Bad habits had crept in. When the kids were small I was a purist, and hyper vigilant about plastics, and using organic products where I could. But packaging got ridiculous over the years without me noticing, and slowly but surely my confidence in organic produce was eroded by campaigns which said it wasn’t better, just more costly for no good reason. Well, it is expensive. Today I’m cross that being ecologically friendly is often significantly more costly than the alternatives – it shouldn’t be harder (or a privilege) to do the right thing.

It’s a process of unlearning bad habits, and also of beginning to think about my practice too. It’s dawned on me gradually, because been away from my brushes, that my chosen painting medium is basically plastic, and that latterly I’ve even been experimenting with latex to make small installation pieces.

Project management and the multiform nature of my practice have taken me away from painting recently. I’m also caring part time for my mum, which cuts studio time quite significantly. But I still have a largish stash of acrylic paints, and I’ve been painting with acrylics for at least 30 years. I use all manner of not so eco-friendly artist mediums too. I’m painting less, but am I facing painting extinction? God, I hope not.

Even as I write this I’m surprised at how painful that would feel. I’ve taken my painting practice for granted I think. I often neglect it, and I even play favourites with other forms (photography is tops at the moment). Yet, painting is where I began – and I remember clearly first finding, and then falling in love with acrylics. Painting is where I return when I need inspiration, when I need to reconnect to my creative core.

In a parallel journey of thought, I realise that if I’m serious about being as plastic free as possible, I must stop buying acrylic paints in their current form (even though this sentence makes me howl inside). That I must only use the ones I have now, and definitely cease washing out my brushes into the water system. This is toxic and appallingly harmful to the planet.
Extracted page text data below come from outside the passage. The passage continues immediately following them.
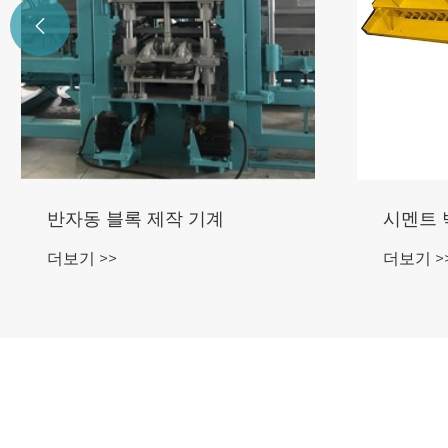

반자동 블록 제작 기계
시멘트 
더보기 >>
더보기 >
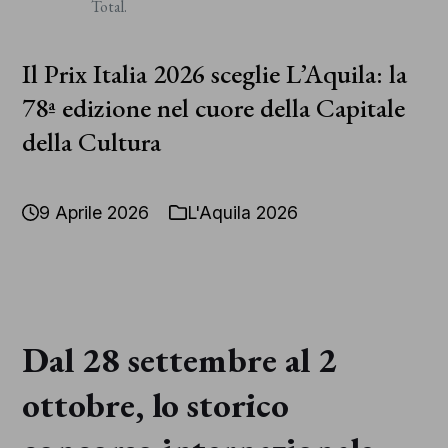
Copyright
Total.
2026 – All Rights Reserved
Il Prix Italia 2026 sceglie L’Aquila: la
78ª edizione nel cuore della Capitale
della Cultura
9 Aprile 2026
L'Aquila 2026
Dal 28 settembre al 2
ottobre, lo storico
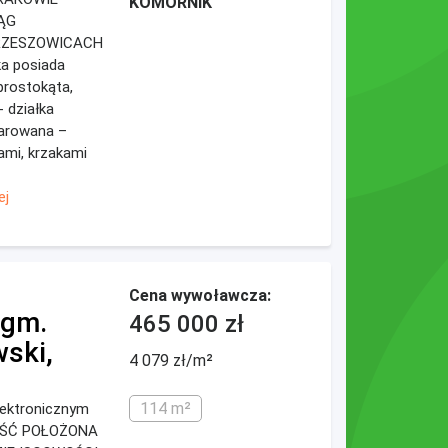
KOMORNIK
ĄG
KRZESZOWICACH
a posiada
 prostokąta,
- działka
arowana –
ami, krzakami
ej
Cena wywoławcza:
 gm.
465 000 zł
wski,
4 079 zł/m²
114 m²
elektronicznym
OŚĆ POŁOŻONA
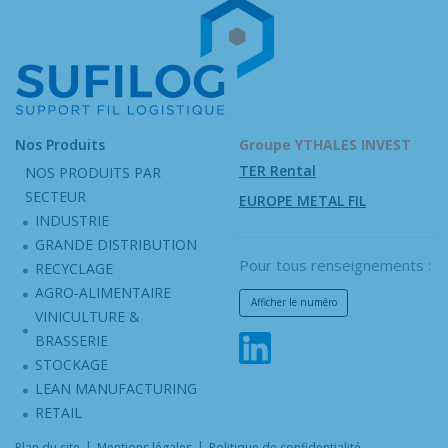
Nos Produits
Groupe YTHALES INVEST
TER Rental
NOS PRODUITS PAR
SECTEUR
EUROPE METAL FIL
INDUSTRIE
GRANDE DISTRIBUTION
Pour tous renseignements :
RECYCLAGE
AGRO-ALIMENTAIRE
Afficher le numéro
VINICULTURE &
BRASSERIE
STOCKAGE
LEAN MANUFACTURING
RETAIL
|
|
Plan du site
Mentions légales
Politique de confidentialité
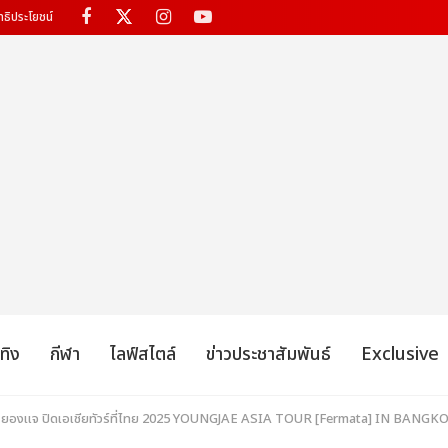
ทธิประโยชน์
เทิง
กีฬา
ไลฟ์สไตล์
ข่าวประชาสัมพันธ์
Exclusive
 ยองแจ ปิดเอเชียทัวร์ที่ไทย 2025 YOUNGJAE ASIA TOUR [Fermata] IN BANGKOK อบ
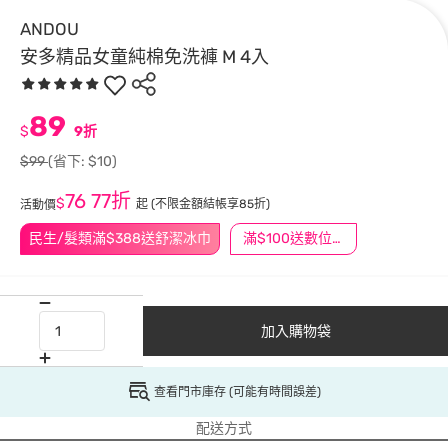
ANDOU
安多精品女童純棉免洗褲 M 4入
89
$
9折
$99
(省下: $10)
76
77折
$
起
(不限金額結帳享85折)
活動價
民生/髮類滿$388送舒潔冰巾
滿$100送數位印花
加入購物袋
查看門市庫存 (可能有時間誤差)
配送方式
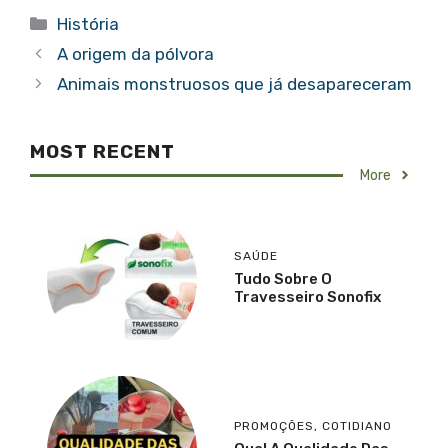
Categorias
História
A origem da pólvora
Animais monstruosos que já desapareceram
MOST RECENT
More
SAÚDE
Tudo Sobre O
Travesseiro Sonofix
PROMOÇÕES
,
COTIDIANO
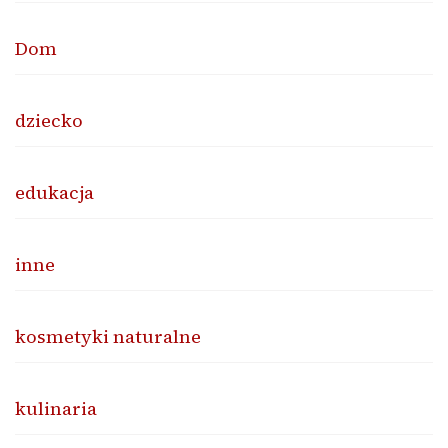
Dom
dziecko
edukacja
inne
kosmetyki naturalne
kulinaria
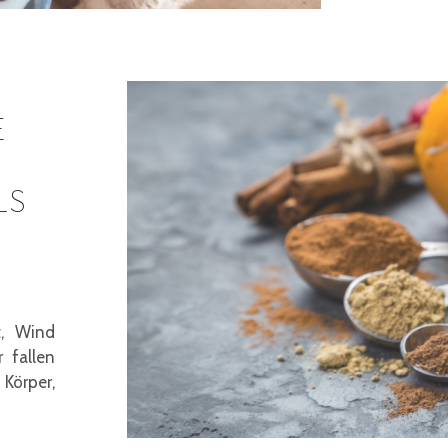
E
LS
t, Wind
 fallen
Körper,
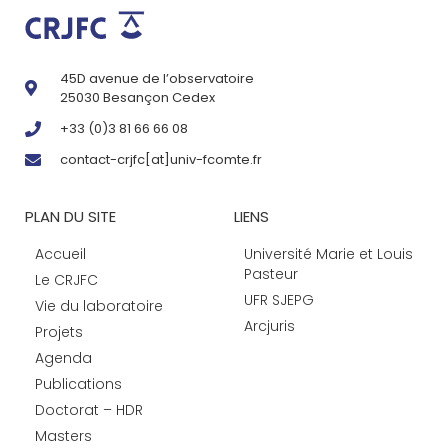
45D avenue de l’observatoire
25030 Besançon Cedex
+33 (0)3 81 66 66 08
contact-crjfc[at]univ-fcomte.fr
PLAN DU SITE
LIENS
Accueil
Université Marie et Louis
Pasteur
Le CRJFC
UFR SJEPG
Vie du laboratoire
Arcjuris
Projets
Agenda
Publications
Doctorat – HDR
Masters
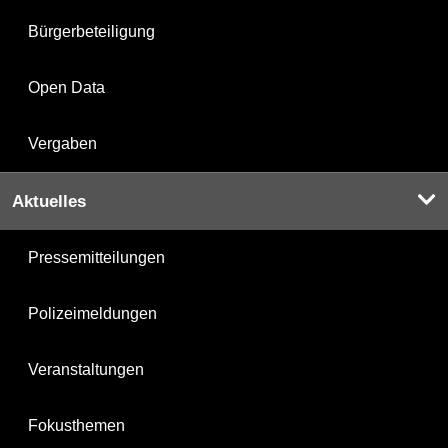
Bürgerbeteiligung
Open Data
Vergaben
Aktuelles
Pressemitteilungen
Polizeimeldungen
Veranstaltungen
Fokusthemen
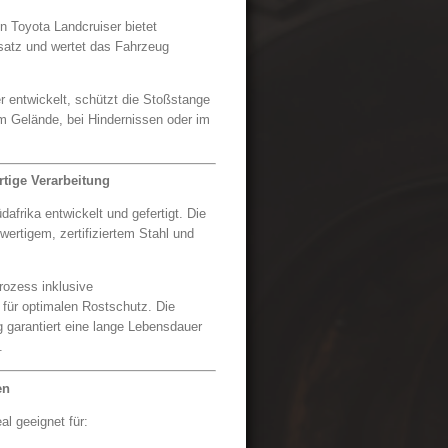
n Toyota Landcruiser bietet
satz und wertet das Fahrzeug
r entwickelt, schützt die Stoßstange
m Gelände, bei Hindernissen oder im
rtige Verarbeitung
afrika entwickelt und gefertigt. Die
ertigem, zertifiziertem Stahl und
rozess inklusive
 für optimalen Rostschutz. Die
 garantiert eine lange Lebensdauer
.
en
al geeignet für:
It had never occurred to me that I could isolate the plastic by cleaning my brushes in other ways. I now feel foolish and I’m glad I did the research.

It sounds dramatic but I wonder if these will be my last paintings (until my paints run out) in this medium, and how I will adapt to ecologically friendly alternatives such as a range by Colourcraft, I happened on in my reseach.

Golden Paints are my favourite paints, and thank goodness they have a socially responsible company ethic, using a Reverse Osmosis (RO) filtering system.  Seymour Wallace are another company I use a lot, but beyond using quality natural materials (info on their website) I haven’t found out more.

For me to paint in the same way, whatever takes the place of my beloved acrylics must perform in equally forgiving and exciting ways. My painterly process is quite experimental (at it’s best) and I need flexible paints I can push round and which dry quickly so I can add to the multiple layers which so often make up one of my finished works.

Meanwhile, it’s up to me in the studio to be responsible in my use of the paints I have. If anyone has already done the thinking on this can you let me know?